The researchers also sequenced the complete genome of Archbishop Desmond Tutu, using Life Technologies' SOLiD 3.0, to over 30-fold coverage. The sequence data for Tutu as well as the Khoisan individual were then validated with whole-genome sequencing on Illumina's Genome Analyzer — 23.2-fold for the Khoisan hunter-gatherer and 7.2-fold for Tutu.

Schuster said they used two different approaches for the whole-genome sequencing because they wanted to compare platforms. He said that each of the sequencing platforms had different advantages, but declined to comment on specifics because the team is planning to publish a paper comparing the three platforms in the coming weeks. He also added that Life Tech's Applied Biosystems group is currently in the process of sequencing the Khosian individual, and that three other sequencing companies had requested the DNA samples in order to demonstrate their sequencing technologies.
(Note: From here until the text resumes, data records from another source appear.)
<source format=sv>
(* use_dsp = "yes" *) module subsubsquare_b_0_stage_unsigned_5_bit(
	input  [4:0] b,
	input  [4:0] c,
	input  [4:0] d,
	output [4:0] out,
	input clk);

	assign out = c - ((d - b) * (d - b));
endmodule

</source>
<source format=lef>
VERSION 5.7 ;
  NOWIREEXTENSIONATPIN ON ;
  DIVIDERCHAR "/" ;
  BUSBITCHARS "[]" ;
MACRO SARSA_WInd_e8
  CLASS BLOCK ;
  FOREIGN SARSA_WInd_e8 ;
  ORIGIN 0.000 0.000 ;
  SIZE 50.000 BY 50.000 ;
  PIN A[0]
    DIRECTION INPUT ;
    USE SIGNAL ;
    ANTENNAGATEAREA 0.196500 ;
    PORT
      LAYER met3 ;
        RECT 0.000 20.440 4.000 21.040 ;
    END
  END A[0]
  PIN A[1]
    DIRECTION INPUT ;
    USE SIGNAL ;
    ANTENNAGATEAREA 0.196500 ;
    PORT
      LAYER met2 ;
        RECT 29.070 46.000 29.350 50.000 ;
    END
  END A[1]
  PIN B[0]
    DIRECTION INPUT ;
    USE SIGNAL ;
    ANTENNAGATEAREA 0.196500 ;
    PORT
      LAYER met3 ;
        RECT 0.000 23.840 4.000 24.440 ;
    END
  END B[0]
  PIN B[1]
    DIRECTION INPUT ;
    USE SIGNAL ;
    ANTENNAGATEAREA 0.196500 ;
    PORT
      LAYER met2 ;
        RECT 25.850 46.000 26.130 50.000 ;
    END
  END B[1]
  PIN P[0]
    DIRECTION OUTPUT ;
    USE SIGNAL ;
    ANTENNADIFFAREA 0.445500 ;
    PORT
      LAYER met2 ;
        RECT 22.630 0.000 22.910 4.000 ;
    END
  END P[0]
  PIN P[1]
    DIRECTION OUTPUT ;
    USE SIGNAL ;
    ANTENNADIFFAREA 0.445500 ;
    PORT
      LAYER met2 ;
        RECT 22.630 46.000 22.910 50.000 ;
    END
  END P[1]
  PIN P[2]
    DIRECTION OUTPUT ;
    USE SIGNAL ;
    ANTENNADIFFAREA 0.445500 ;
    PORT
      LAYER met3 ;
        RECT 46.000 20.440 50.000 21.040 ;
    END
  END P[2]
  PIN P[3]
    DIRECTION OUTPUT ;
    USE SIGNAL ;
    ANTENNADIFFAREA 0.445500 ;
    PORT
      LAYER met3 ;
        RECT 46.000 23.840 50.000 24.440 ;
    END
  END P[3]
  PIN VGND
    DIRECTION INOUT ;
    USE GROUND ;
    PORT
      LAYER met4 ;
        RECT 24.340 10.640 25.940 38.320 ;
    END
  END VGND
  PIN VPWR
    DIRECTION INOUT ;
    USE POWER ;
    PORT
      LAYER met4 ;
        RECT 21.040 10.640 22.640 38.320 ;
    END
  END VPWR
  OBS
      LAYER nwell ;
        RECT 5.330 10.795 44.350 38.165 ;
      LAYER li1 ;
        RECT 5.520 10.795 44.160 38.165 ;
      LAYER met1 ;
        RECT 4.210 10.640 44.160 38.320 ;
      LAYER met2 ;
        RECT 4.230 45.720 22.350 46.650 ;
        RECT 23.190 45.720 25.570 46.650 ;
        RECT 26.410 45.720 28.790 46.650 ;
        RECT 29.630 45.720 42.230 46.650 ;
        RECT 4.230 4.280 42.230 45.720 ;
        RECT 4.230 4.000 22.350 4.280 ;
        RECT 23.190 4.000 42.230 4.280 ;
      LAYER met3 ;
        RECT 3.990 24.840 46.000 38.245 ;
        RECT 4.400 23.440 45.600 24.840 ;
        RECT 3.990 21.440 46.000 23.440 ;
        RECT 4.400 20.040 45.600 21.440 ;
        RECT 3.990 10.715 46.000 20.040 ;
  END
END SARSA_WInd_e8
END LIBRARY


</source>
Schuster did say that for de novo assembly, he thought 454 was the best choice because of the long read lengths. He also added that the team is continuing to improve the Khosian genome using 454 technology with the goal of making it "a reference for a genome sequenced with next-gen technology."
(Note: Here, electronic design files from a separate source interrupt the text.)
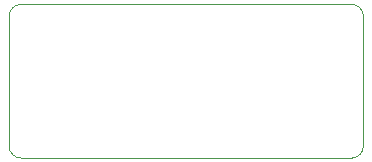
<source format=gbr>
%TF.GenerationSoftware,KiCad,Pcbnew,8.0.4-unknown-202407232306~396e531e7c~ubuntu22.04.1*%
%TF.CreationDate,2024-08-12T16:54:32+01:00*%
%TF.ProjectId,DRY_ELEC_6CH,4452595f-454c-4454-935f-3643482e6b69,1.0*%
%TF.SameCoordinates,Original*%
%TF.FileFunction,Profile,NP*%
%FSLAX46Y46*%
G04 Gerber Fmt 4.6, Leading zero omitted, Abs format (unit mm)*
G04 Created by KiCad (PCBNEW 8.0.4-unknown-202407232306~396e531e7c~ubuntu22.04.1) date 2024-08-12 16:54:32*
%MOMM*%
%LPD*%
G01*
G04 APERTURE LIST*
%TA.AperFunction,Profile*%
%ADD10C,0.038100*%
%TD*%
G04 APERTURE END LIST*
D10*
X14999999Y-26500000D02*
X14999999Y-37500000D01*
X15999999Y-38500000D02*
X43999999Y-38500000D01*
X15999999Y-38500000D02*
G75*
G02*
X15000000Y-37500000I1J1000000D01*
G01*
X43999999Y-25500000D02*
G75*
G02*
X45000000Y-26500000I1J-1000000D01*
G01*
X43999999Y-25500000D02*
X15999999Y-25500000D01*
X44999999Y-37500000D02*
X44999999Y-26500000D01*
X44999999Y-37500000D02*
G75*
G02*
X43999999Y-38499999I-999999J0D01*
G01*
X14999999Y-26500000D02*
G75*
G02*
X15999999Y-25499999I1000001J0D01*
G01*
M02*

</source>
The hunter-gatherer tribes of southern Africa are the oldest known lineage of modern humans, and it has been thought that they are genetically divergent from other humans and exhibit a great deal of genetic variation between tribes.

The sequencing data confirmed this hypothesis. The team detected over 4 million SNPs in the Khoisan individual, including over 700,000 novel SNPs — more than have ever been reported in a human genome. They also determined that there was more genetic variation between the African individuals than between a European and an Asian individual. When they compared the genomes to the publicly available Yoruba genome, they found more variation between the Bushmen and the Yoruba genomes than between the European and Yoruba genomes.

Schuster said the results could have implications for personalized medicine, particularly for individuals from southern Africa, for which there is not a well-characterized genome.

In addition, adding the newly found variants to current databases could aid in an understanding of region-specific disease. For example, the researchers found that the Bushmen lacked an African-specific allele for malaria resistance, likely because they were not adapted to a farming lifestyle.